Edwin and Olga furnished the land for the construction of Petrell Hall, according to the 1911 deed of transfer, as a site for the Fairbanks Finnish Work-People’s Society “to be used for social up-lifting of the working class for ever.”
These words set the theme for our discussion: community. Edwin Petrell and Olga Bergstrom were immigrants. Like all immigrants, they had the courage and initiative to leave the countries of their birth to seek a better life in America. They would be horrified by the venom and hatred expressed by some against the immigrants of today. They knew that America only benefits from the diversity and capacity for hard work that immigrants bring to our nation, regardless of their color or the language they speak.
Politics were an integral part of the life of the hall, and still are today, with elections and town meetings taking place regularly. In Edwin’s and Olga’s days, the politics were radical but their purpose was clear: to serve the need for all to work together for the common good, through efforts such as the cooperative movement. Olga and Edwin would not even begin to comprehend the mentality of some of today’s politicians, who would destroy the workers’ ability to bargain collectively through unions of their own choosing, or who would gut the legitimate role of government in helping the poor, the sick, the elderly – those who cannot fend for themselves.
Petrell Hall was also a center for the arts. Astrid fondly recalled singing in choral groups there. Amateur theatricals and instrumental performances also lit the wilderness. In a way, Astrid’s memories tied together the three aspects of our reminiscences – immigration, politics, and the uplift of the spirit.
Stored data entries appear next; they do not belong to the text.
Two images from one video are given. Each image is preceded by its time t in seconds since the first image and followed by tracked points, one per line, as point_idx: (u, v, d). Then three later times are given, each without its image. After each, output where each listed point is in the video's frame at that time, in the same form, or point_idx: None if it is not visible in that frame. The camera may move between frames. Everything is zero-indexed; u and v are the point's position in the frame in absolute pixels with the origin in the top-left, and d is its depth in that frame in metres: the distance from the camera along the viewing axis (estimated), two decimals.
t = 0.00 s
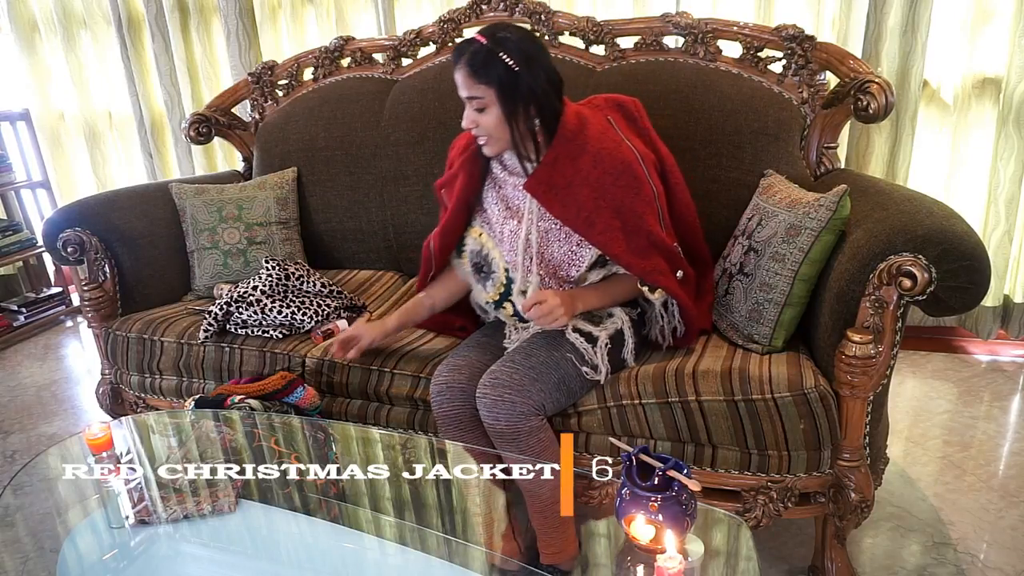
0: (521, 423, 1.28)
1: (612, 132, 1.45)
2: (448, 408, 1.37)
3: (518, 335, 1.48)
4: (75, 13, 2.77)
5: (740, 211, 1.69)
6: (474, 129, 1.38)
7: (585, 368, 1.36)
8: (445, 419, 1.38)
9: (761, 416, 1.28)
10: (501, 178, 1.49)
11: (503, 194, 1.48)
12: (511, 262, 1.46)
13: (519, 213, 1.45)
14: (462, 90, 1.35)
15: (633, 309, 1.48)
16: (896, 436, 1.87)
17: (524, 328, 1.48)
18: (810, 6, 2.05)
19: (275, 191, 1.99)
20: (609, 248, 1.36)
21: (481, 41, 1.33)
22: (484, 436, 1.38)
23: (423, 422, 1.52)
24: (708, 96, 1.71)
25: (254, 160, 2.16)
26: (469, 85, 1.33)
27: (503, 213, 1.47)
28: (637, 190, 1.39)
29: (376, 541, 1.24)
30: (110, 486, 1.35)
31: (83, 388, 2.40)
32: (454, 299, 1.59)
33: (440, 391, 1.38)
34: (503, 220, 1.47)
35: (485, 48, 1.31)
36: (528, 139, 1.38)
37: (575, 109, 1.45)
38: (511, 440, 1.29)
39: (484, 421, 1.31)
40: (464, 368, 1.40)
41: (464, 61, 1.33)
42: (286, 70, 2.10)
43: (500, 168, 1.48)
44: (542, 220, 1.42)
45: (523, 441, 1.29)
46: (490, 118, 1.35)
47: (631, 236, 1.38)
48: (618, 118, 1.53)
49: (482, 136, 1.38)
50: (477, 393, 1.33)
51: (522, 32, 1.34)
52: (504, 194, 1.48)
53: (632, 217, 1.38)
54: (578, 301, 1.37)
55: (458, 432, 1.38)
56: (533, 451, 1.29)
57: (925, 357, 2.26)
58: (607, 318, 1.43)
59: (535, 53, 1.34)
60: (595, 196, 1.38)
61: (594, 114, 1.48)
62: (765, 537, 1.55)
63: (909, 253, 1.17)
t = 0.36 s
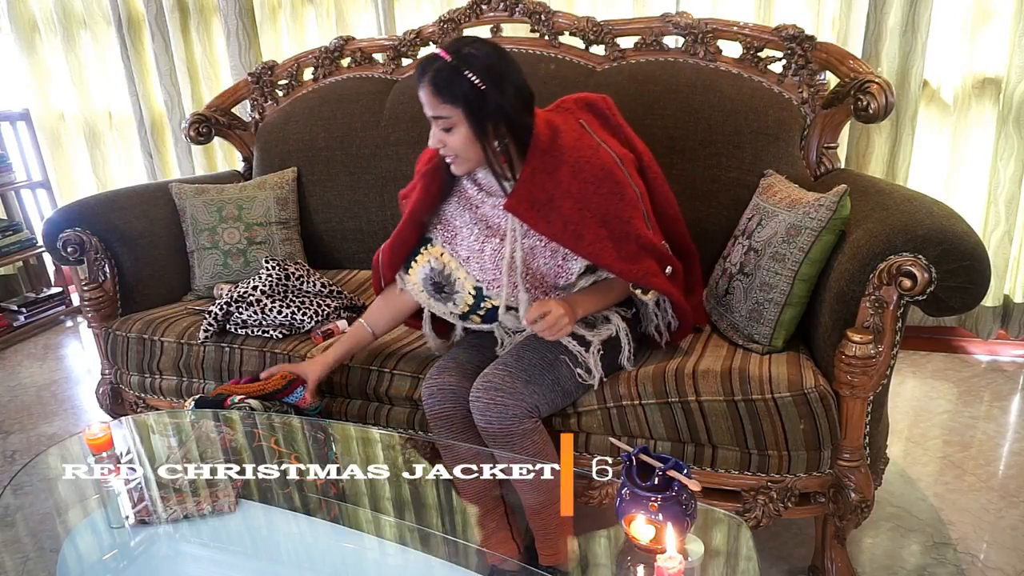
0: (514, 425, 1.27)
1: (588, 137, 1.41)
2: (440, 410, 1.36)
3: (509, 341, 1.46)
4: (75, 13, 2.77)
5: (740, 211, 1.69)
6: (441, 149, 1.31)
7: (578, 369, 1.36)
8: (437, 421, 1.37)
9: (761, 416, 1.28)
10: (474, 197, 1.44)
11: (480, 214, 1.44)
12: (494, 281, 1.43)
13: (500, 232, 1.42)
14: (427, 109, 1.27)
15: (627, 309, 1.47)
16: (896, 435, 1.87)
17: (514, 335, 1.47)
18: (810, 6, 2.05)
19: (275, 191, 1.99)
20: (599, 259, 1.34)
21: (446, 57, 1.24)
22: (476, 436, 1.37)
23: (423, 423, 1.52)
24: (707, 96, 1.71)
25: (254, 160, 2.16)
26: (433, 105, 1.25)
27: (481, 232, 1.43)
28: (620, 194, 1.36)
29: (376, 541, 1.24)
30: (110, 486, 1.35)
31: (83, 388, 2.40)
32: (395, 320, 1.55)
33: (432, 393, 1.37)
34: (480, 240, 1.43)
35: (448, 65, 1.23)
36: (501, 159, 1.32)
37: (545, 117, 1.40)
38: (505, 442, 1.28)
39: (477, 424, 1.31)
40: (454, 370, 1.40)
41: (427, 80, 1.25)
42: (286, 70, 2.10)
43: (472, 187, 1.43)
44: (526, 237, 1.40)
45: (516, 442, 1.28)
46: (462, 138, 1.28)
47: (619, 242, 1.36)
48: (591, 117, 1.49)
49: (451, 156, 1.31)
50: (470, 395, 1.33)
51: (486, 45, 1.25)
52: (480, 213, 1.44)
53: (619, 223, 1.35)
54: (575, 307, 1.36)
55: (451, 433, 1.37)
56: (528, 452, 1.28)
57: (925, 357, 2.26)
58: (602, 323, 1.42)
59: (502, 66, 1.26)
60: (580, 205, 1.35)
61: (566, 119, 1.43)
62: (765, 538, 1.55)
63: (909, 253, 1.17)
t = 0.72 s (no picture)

She recalled singing “Vapaa Venaja” – “Free Russia”- an anthem for many of the Finnish settlers in Brimson who had fled the control of Czarist Russia before the revolution but who fortunately found their brighter day here in the forests of northern Minnesota.
Still today, arts, politics and service to others are the hallmarks of the newly rejuvenated Petrell Hall community. May it thrive another 100 years.
This piece was delivered as a speech by Joy Kolehmainen Reynolds at the Petrell Hall Centennial last weekend.